Hi Zhiyu,
This is a good question and sorry for such a slow reply. The ITensor codes, such as the parallel DMRG code, are provided "as is" and I don't support them to quite the extent as the main ITensor library.
But I am happy to suggest things you can try to make them do what you want.
For the first question, the fact that not all of the most up-to-date MPS tensors are available on each node is part of the design of the parallel code. If all the tensors were kept up to date it would incur far too much communication overhead. But at the time that you want to write all of the tensors together to disk, you can use the MPI tools in the file util/parallel.h to send each of the MPS tensors to a particular node (node 0, say) and then collect them into a single MPS and write them that way.

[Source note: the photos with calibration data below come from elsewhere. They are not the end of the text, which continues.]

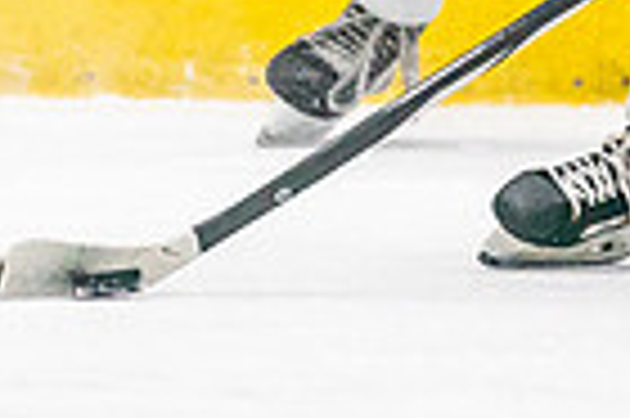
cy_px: -120
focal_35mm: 1376
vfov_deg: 1.0
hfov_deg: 1.5
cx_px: 648
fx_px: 24052
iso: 3200
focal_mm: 200
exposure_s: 1/1250
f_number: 2.8
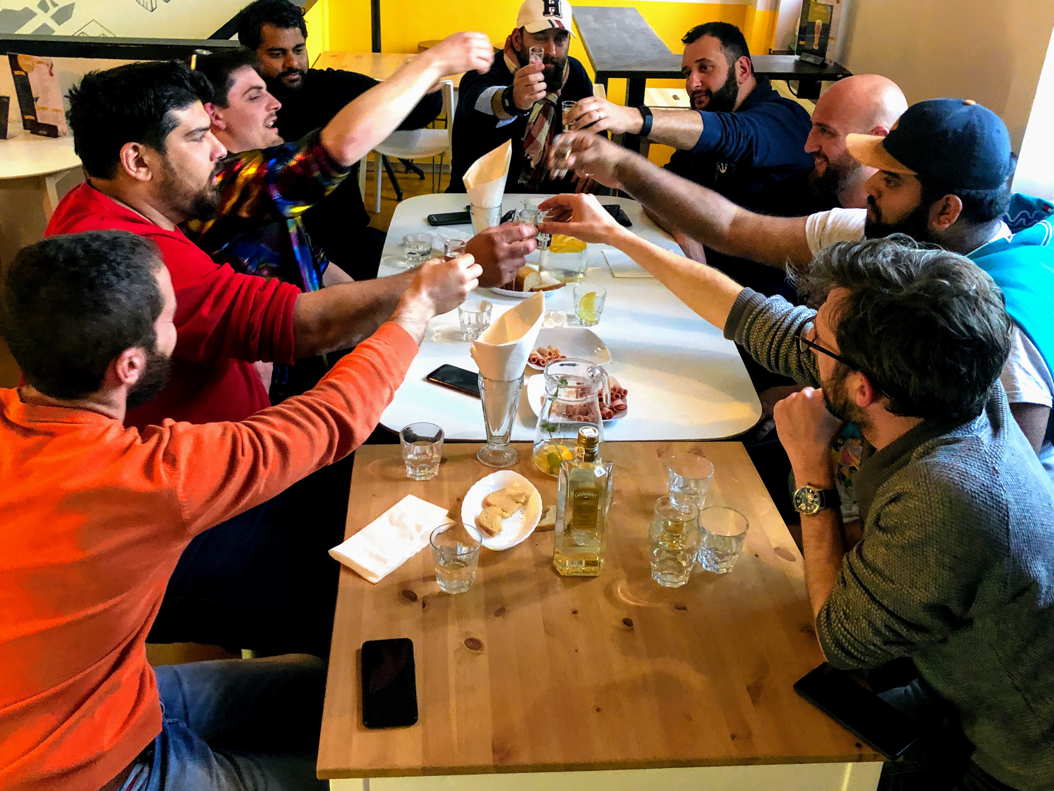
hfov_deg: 55.3
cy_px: 351
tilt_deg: -25.0
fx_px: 1005
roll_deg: -1.6
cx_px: 498
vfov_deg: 42.9
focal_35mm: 33
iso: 80
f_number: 1.8
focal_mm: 4
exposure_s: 1/6
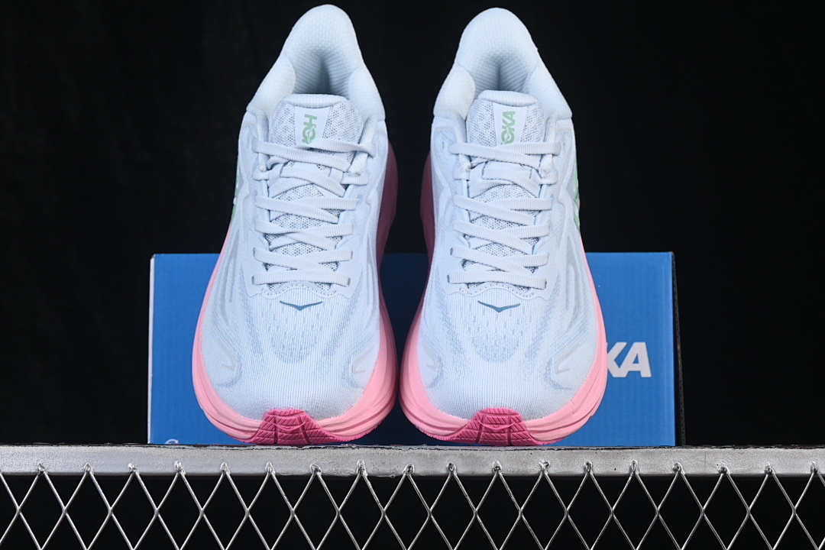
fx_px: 1719
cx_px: 412
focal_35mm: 75
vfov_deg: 18.2
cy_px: 275
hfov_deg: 27.0
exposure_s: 1/80
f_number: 8
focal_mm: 50
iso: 160
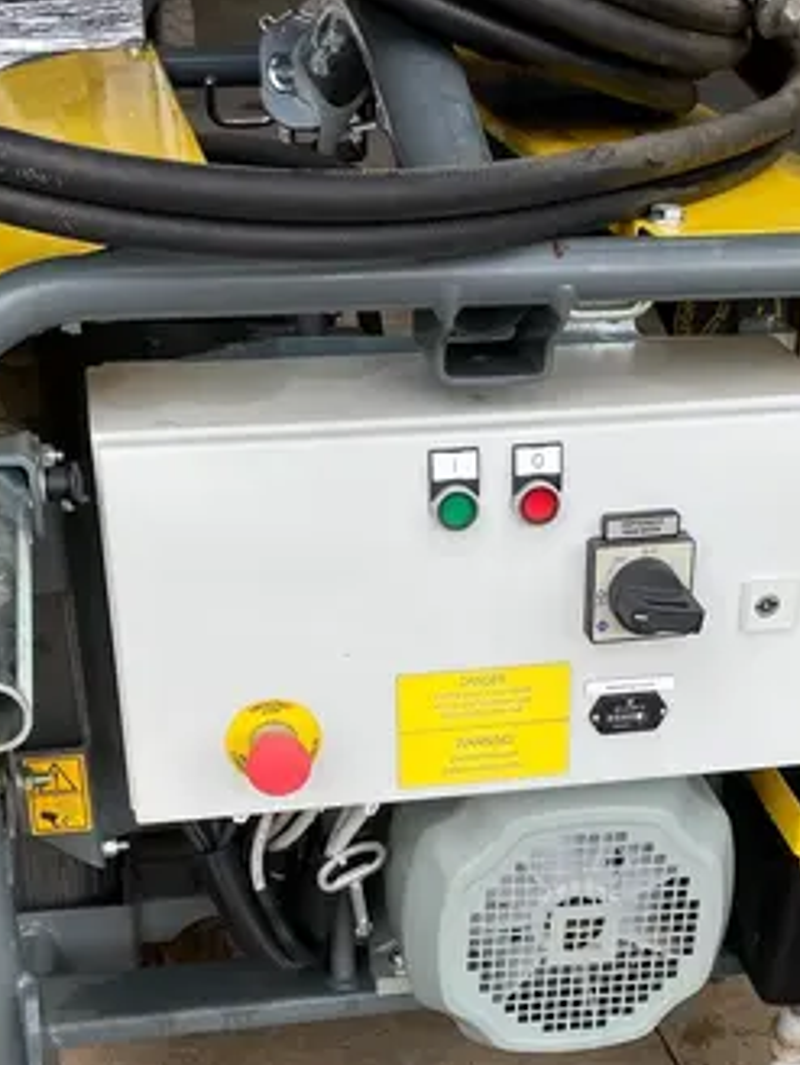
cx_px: 476
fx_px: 1786
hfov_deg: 25.2
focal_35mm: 58
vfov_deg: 32.4
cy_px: 837
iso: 50
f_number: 1.6
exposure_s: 1/489
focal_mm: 4.2
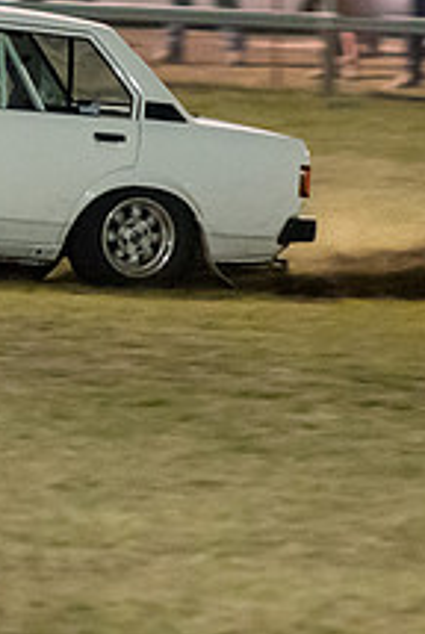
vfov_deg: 2.6
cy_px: 118
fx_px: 14244
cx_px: 35
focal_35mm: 807
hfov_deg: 1.7
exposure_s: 1/160
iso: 4000
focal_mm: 200
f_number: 2.8
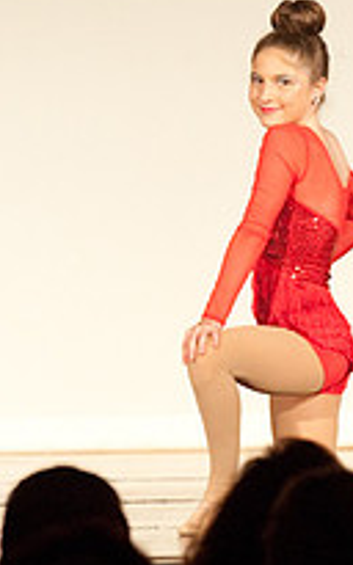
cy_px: 119
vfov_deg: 3.7
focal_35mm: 575
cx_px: 201
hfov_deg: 2.3
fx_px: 8857
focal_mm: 200
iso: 3200
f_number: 4
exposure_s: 1/200
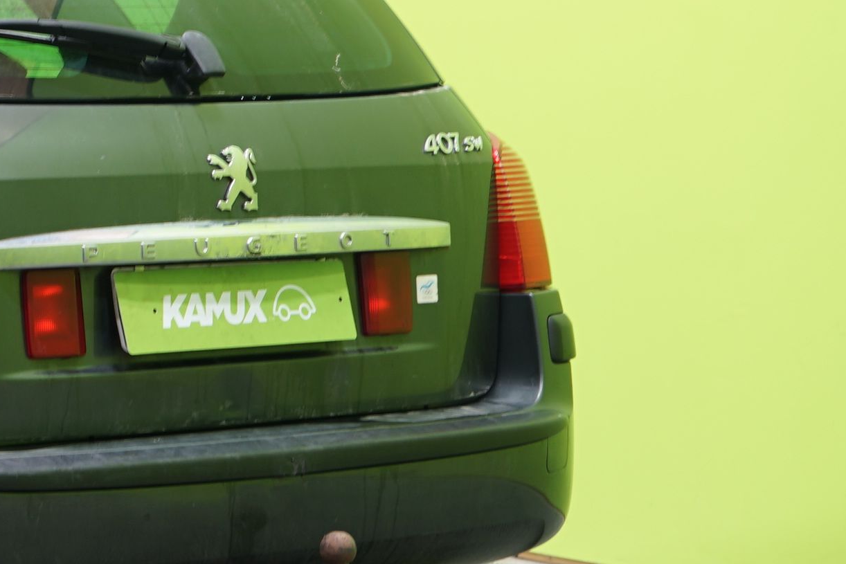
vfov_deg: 8.5
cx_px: -363
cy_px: 287
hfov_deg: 12.2
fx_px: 3784
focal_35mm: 161
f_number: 5.6
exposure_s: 1/4
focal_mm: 50
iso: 100
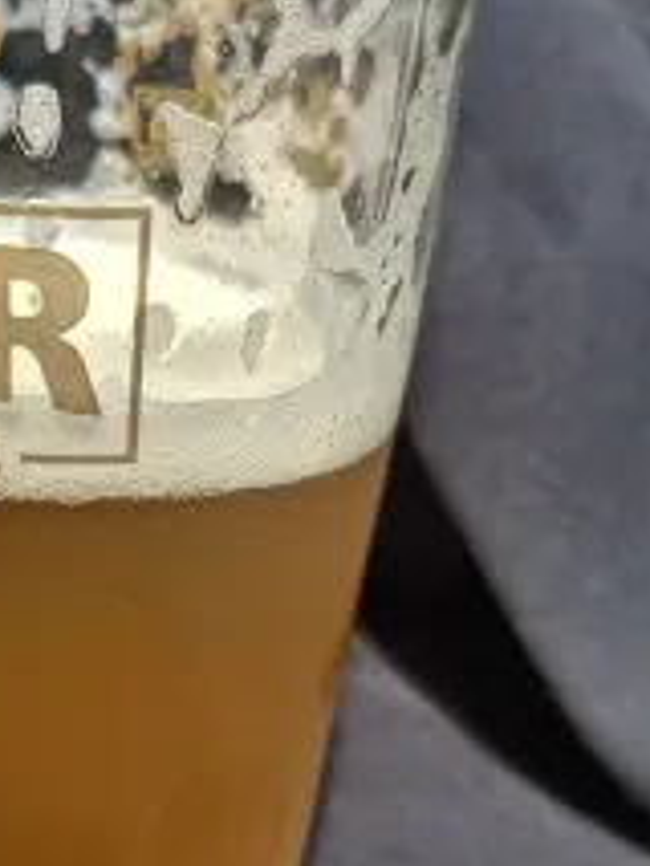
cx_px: 98
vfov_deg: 40.4
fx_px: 1176
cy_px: 415
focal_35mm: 47
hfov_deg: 29.9
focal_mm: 4.69
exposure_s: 1/1159
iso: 32
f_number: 1.8
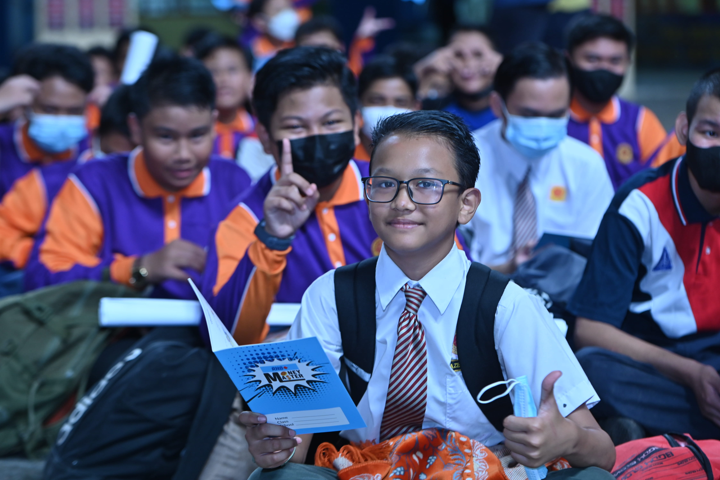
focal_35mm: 111
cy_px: 239
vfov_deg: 12.3
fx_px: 2220
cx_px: 363
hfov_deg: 18.4
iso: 1000
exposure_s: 1/125
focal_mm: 110
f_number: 4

For the second question, I would have thought that write-to-disk would work ok with parallel DMRG, although I am not completely surprised it doesn't because it's such a complicated algorithm. One thing about the write to disk feature, as you observed, is that it uses randomized folder names which should prevent bugs due to collisions of names. But apparently the bug is caused by something else. Could you please file a bug report on the github repo for parallel DMRG? I will likely be using this code for a project myself soon and may need the write to disk feature. For now, I invite you to look at how write-to-disk is handled in the "LocalMPO" class (itensor/mps/localmpo.h) and see if there is some aspect that is not functioning properly within the parallel DMRG algorithm.
Best regards,
Miles